## Work instructions
In the records below, some lines contain the word "left". Copy each of them.

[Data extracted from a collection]
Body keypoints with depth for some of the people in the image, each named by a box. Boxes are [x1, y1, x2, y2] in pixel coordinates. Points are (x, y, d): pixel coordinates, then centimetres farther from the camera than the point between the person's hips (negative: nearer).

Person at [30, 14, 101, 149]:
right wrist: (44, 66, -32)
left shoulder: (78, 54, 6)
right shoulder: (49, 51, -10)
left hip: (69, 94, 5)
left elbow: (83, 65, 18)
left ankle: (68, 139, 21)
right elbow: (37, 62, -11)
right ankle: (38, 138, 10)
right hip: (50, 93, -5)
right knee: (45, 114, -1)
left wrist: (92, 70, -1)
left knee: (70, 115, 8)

## Solution
left shoulder: (78, 54, 6)
left hip: (69, 94, 5)
left elbow: (83, 65, 18)
left ankle: (68, 139, 21)
left wrist: (92, 70, -1)
left knee: (70, 115, 8)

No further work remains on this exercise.